Under fabrication contracts signed in November last year with Fusion for Energy for the first 19 divertor cassette bodies, Walter Tosto will manufacture 15 cassette bodies and CNIM-SIMIC another 4—all for delivery by 2024. The order for the remaining 39 cassettes (including 4 spares) will be awarded at a later stage, as the divertor is not needed for the initial stages of ITER operation.
 
"Going from prototype to series manufacturing is a highly symbolic and rather moving moment for us," says Frédéric Escourbiac, ITER Divertor Section leader. "It is the culmination of seven years of hard work on detailed design development and on the demonstration of manufacturing feasibility. These actions were particularly demanding in terms of collaborative efforts with Fusion for Energy and their industrial partners."
 
"Series," however, does not mean "uniform": the 19 cassette bodies in the first production batch are of the "standard" type. The remaining 39 will present some added complexity, such as specific cooling for diagnostic systems or operational instrumentation, or specialized "cut-outs" for open lines of sight for neutron cameras.
 
The CNIM prototype in March 2017, eighteen months into the "rough machining" phase: twenty-five tonnes of high-grade steel are being slowly transformed into a lean, four-tonne ITER component.

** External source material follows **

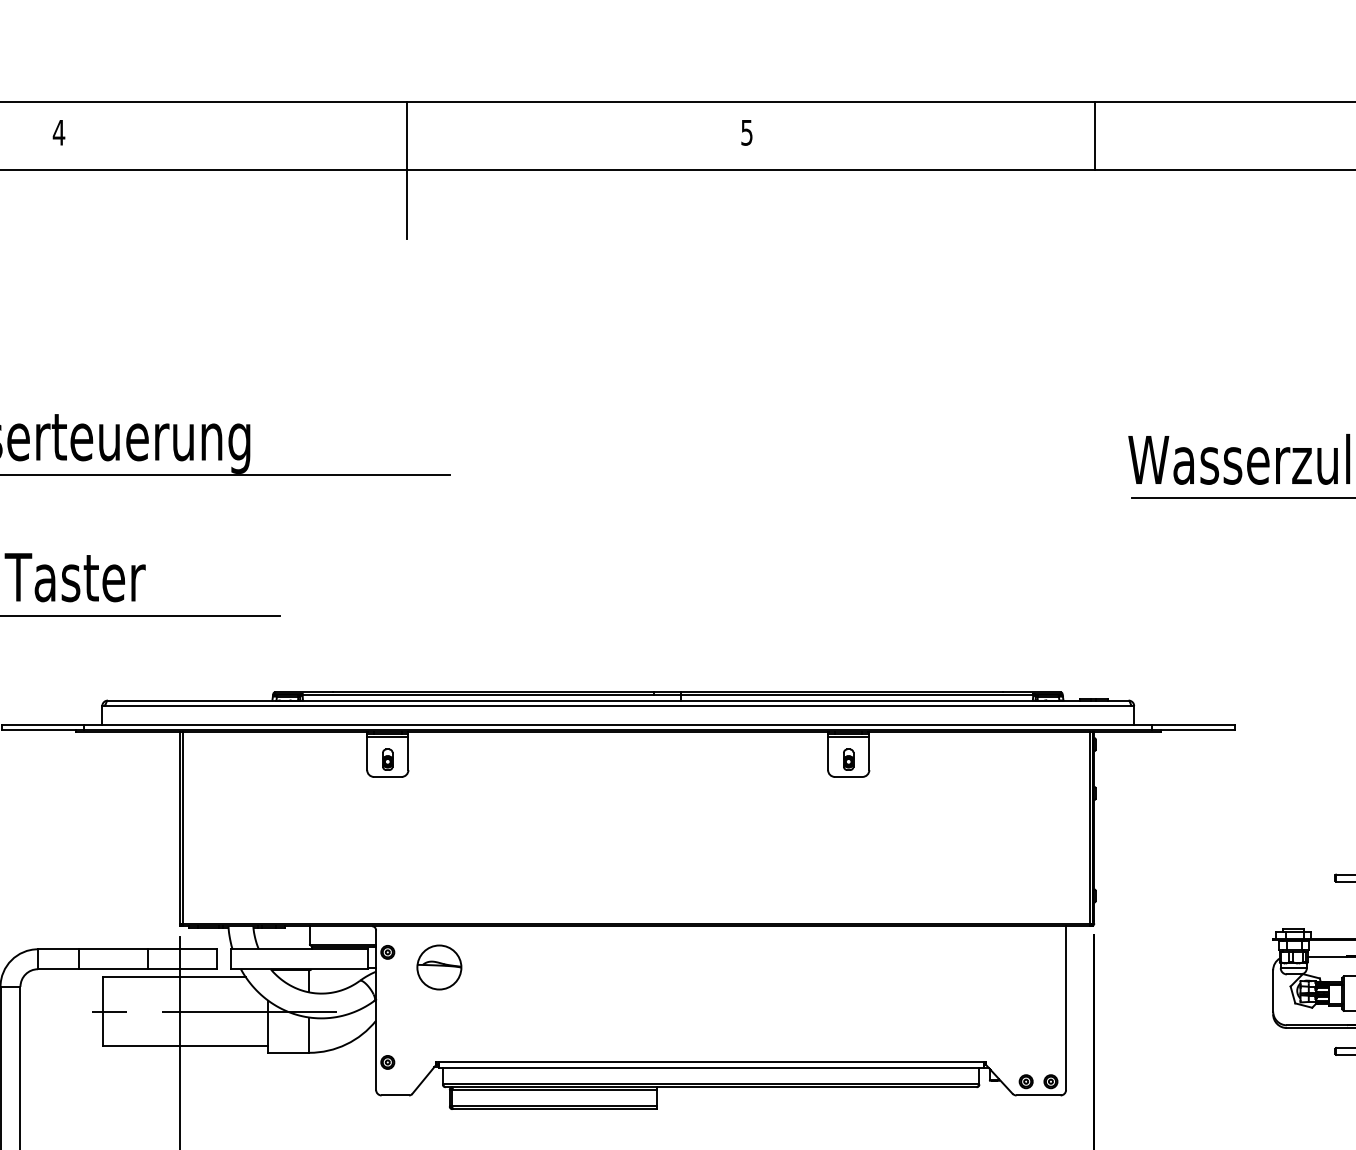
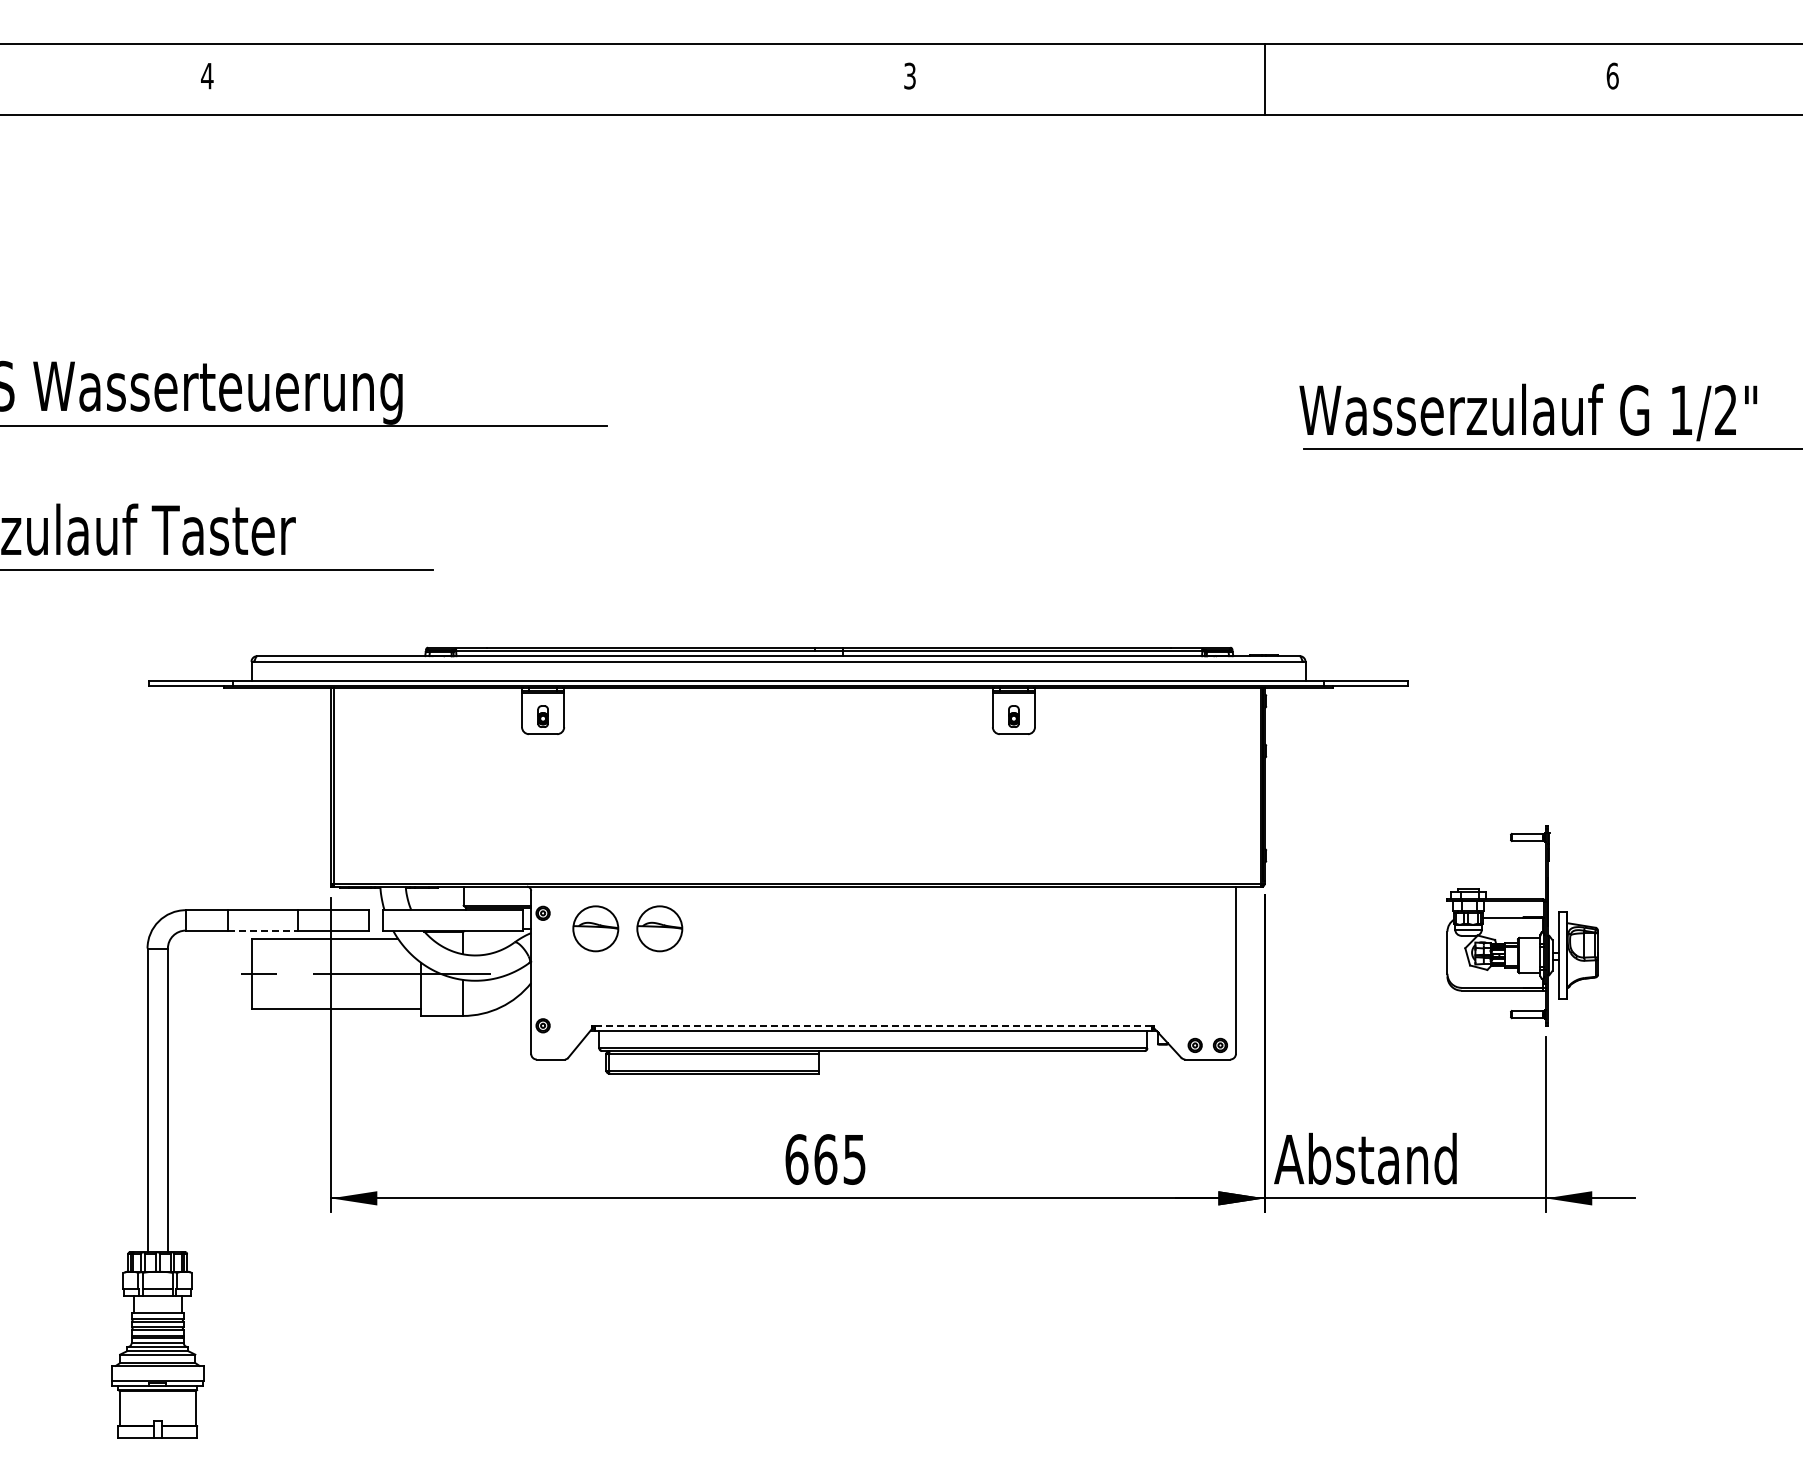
text: (746, 132) -> (909, 75), 5 -> 3
line: (406, 170) -> (562, 114), removed
part: (501, 967) -> (659, 928), added
line: (114, 969) -> (263, 930), solid -> dashed
line: (711, 1062) -> (873, 1025), solid -> dashed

"At ITER, we are used to dealing with systems that do not fit in the typical categories of industrial equipment," explains Laurent Ferrand, the ITER Technical Responsible Officer for the cassette bodies Procurement Arrangement. "When you first look at the technical specifications, what you see is a massive, complex stainless steel structure with lots of welds and very stringent welding and inspection requirements. But of course, it's much more than that ..."
 
Tolerances on the cassette bodies are sub-millimetric, which is quite standard for ITER but a huge challenge for such a massive component with moving parts. Leak-tightness is an even bigger challenge: "The prototypes were leak-tested at dedicated satellite facilities in Cannes, France, and Pisa, Italy. The engineers there were quite impressed by the 'ITER leak-tight' requirements—our criteria for a component like a cassette body are several orders of magnitude tighter than those for a satellite's fuel tank, for example."
 
Despite these considerable constraints and difficulties, Walter Tosto and CNIM-SIMIC took up the challenge, worked their way faultlessly through the prototyping phase, and produced fully functional components. The (numerous) lessons learned will be of great value for the series manufacturing phase.
 
Plasma-facing components and auxiliary systems will eventually be attached to the cassette body to form an 8-tonne cassette assembly that will be positioned within tenth-of-millimetre tolerances in order to be perfectly aligned with the machine's magnetic axis.
 
As minute variances during the manufacturing process and assembly of the vacuum vessel are inevitable, the positioning of the cassette assemblies, and hence of the whole divertor, will need to "recover" these slight departures from nominal dimensions and positions—a feat that will be achieved by custom machining the rail sections to which the cassette assemblies will be attached as well as all the interfacing elements between the divertor and the vacuum vessel structure.